Die Cloud ist stets ein Vertrauensgeschäft. Ein Cloud-Provider überzeugt Kunden, indem er mit seiner ehrlichen, professionellen und transparenten Dienstleistung das Vertrauen der Kunden gewinnt. Angesichts der EU-DSGVO sind diese Grundsätze nun sogar eine Pflicht. Insgesamt wird die gesamte Cloud-Computing-Branche durch diese Transparenzvorschriften und dem daraus resultierenden Vertrauen gegenüber der Cloud profitieren. Aus­serdem bedeutet die gegenwärtige Entwicklung im Datenschutzbereich, dass die Themen Datensicherheit und (IT-)Recht für Cloud-Provider schon jetzt sehr wichtig sind und stetig an Bedeutung gewinnen.

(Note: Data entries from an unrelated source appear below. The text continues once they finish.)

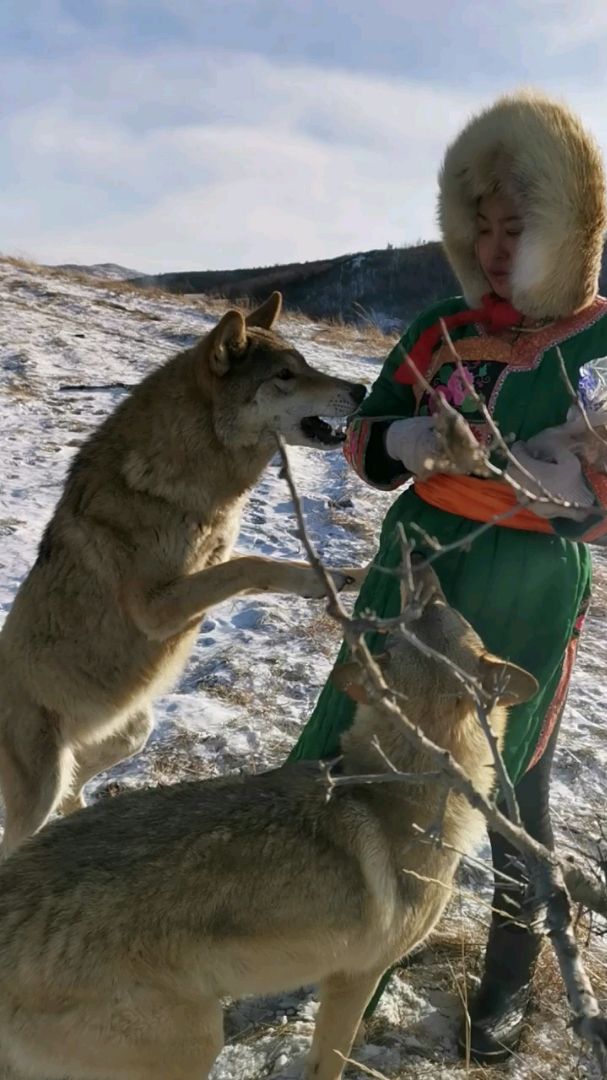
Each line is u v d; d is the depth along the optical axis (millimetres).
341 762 1070
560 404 984
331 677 1024
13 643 1612
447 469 601
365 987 1041
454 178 1037
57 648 1582
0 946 951
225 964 956
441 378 1048
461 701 994
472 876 1471
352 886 992
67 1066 953
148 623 1562
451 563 1036
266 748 1819
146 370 5309
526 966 1154
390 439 1044
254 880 961
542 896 669
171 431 1584
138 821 1020
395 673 1021
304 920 972
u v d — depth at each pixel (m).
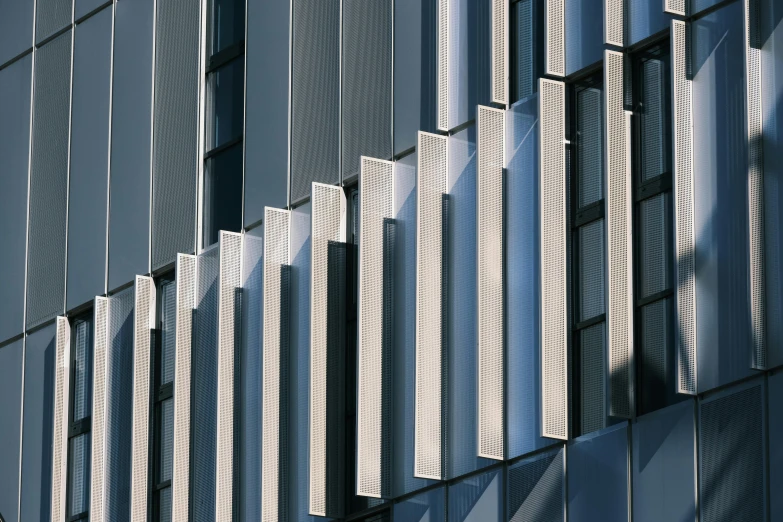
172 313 34.50
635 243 25.94
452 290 28.45
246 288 32.59
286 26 33.22
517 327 27.25
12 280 39.41
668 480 24.56
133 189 36.31
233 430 31.84
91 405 36.03
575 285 26.69
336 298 30.62
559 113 27.30
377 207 29.77
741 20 24.92
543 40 28.33
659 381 25.08
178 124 35.53
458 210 28.64
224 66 34.91
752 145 24.27
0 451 38.50
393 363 29.19
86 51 38.66
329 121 31.80
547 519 26.23
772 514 23.12
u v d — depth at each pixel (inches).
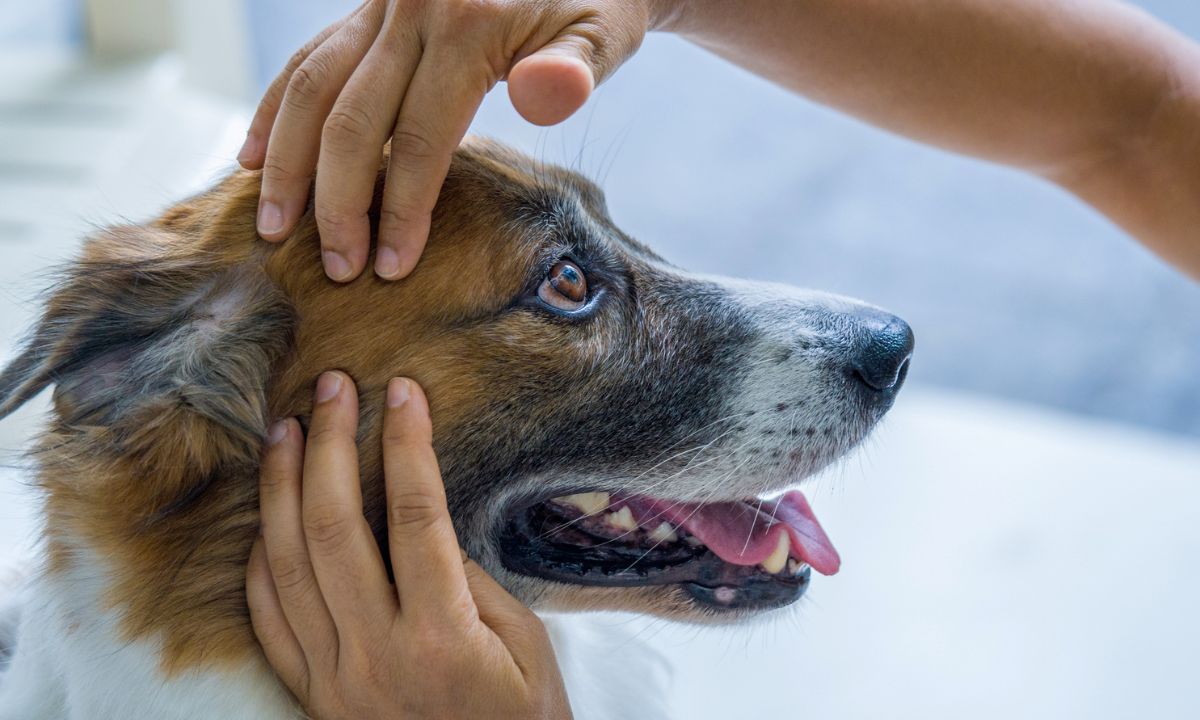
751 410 27.1
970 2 29.3
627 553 27.2
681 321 27.5
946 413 53.5
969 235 64.6
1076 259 63.7
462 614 24.2
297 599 24.4
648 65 71.5
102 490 24.7
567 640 29.3
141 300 25.2
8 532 30.2
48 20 53.1
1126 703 39.6
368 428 25.0
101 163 45.6
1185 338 59.6
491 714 24.7
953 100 30.2
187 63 54.3
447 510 24.5
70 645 25.5
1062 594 43.5
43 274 27.1
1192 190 30.8
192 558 25.0
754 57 29.5
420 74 23.1
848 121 70.5
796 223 63.7
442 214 25.3
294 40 64.9
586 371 26.3
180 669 25.1
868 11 28.9
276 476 24.4
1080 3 30.6
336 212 23.8
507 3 23.1
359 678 24.5
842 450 27.5
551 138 46.0
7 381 24.9
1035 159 31.8
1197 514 47.2
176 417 24.3
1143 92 30.4
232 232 25.6
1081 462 50.3
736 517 27.5
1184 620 42.2
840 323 27.6
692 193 64.7
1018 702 39.6
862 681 40.3
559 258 26.3
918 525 46.6
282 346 24.9
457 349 25.4
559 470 26.5
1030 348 58.4
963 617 42.4
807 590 28.3
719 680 40.2
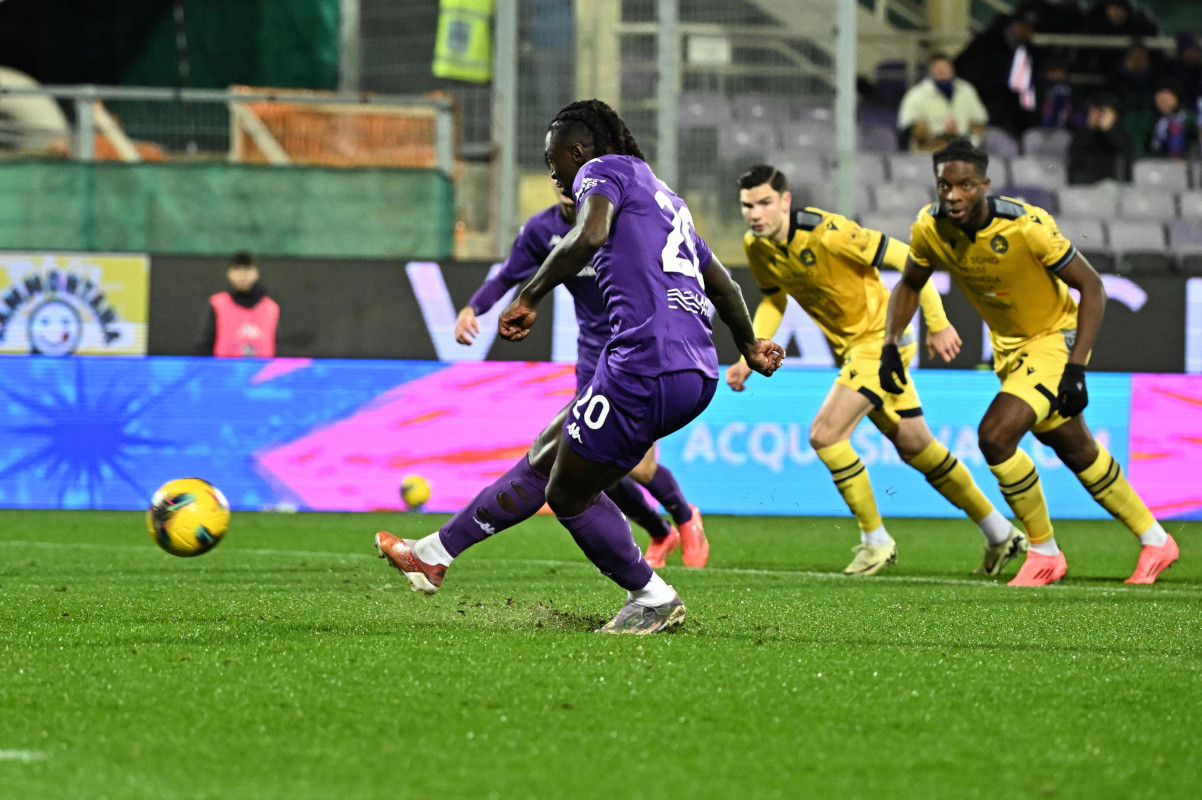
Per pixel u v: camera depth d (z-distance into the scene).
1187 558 27.34
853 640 14.52
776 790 8.58
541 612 16.78
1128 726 10.45
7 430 36.88
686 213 13.96
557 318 36.94
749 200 23.56
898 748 9.68
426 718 10.38
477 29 45.06
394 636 14.23
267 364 37.03
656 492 24.97
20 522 33.62
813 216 23.55
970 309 36.06
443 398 37.03
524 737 9.83
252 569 22.53
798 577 22.45
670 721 10.37
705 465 36.88
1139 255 42.44
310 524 33.38
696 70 42.28
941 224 21.59
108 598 18.08
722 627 15.46
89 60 52.31
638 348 13.27
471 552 27.39
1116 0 53.47
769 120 42.16
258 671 12.14
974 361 36.09
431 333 37.00
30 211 38.53
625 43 41.69
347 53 46.94
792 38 42.12
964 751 9.62
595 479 13.80
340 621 15.64
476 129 43.91
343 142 41.91
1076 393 20.92
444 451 37.03
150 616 16.09
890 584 21.33
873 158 48.81
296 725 10.15
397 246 38.97
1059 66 52.75
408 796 8.37
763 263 24.45
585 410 13.52
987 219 21.16
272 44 50.84
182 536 18.27
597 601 18.22
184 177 38.69
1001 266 21.38
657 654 13.11
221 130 43.59
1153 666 13.10
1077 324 21.23
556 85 41.78
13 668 12.30
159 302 36.91
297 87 50.84
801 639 14.50
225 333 36.88
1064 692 11.71
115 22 52.03
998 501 36.28
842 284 23.67
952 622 16.30
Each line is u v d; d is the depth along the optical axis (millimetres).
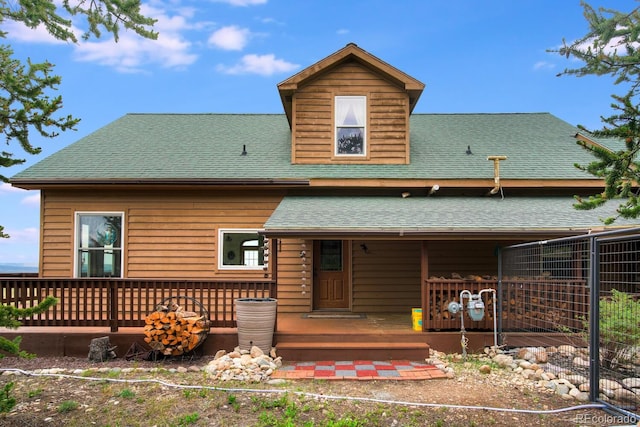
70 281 7844
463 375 6555
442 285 8086
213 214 10430
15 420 4938
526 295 8008
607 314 6398
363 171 10531
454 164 10883
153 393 5715
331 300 10586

Acceleris trägt dem mit zwei von ihren insgesamt fünf ISO-Zertifizierungen gründlich Rechnung, nämlich in Informationssicherheit (ISO 27001) und in Datenschutz für Cloud-Dienste (ISO 27018). Ausser diesen alljährlichen externen ISO-Überprüfungen ist uns wichtig, unsere Cloud-Plattform regelmässig einem externen Penetration-Test zu unterziehen. Zudem ermöglicht uns die Schaffung einer internen Legal-&-Compliance-Stelle Mitarbeitende regelmässig zu datenschutzrechtlichen Entwicklungen und Fragestellungen zu schulen und eine stetige Überprüfung unserer Dienstleistungsprozesse, insbesondere im Hinblick auf Datenschutz.

Wer profitiert am meisten vom besseren ­Datenschutz?

Für die Kunden ist ein besserer Datenschutz natürlich wichtig. Zudem können, wie erwähnt, auch Firmen und ganze Branchen profitieren. Ein besserer Datenschutz tut uns allen gut!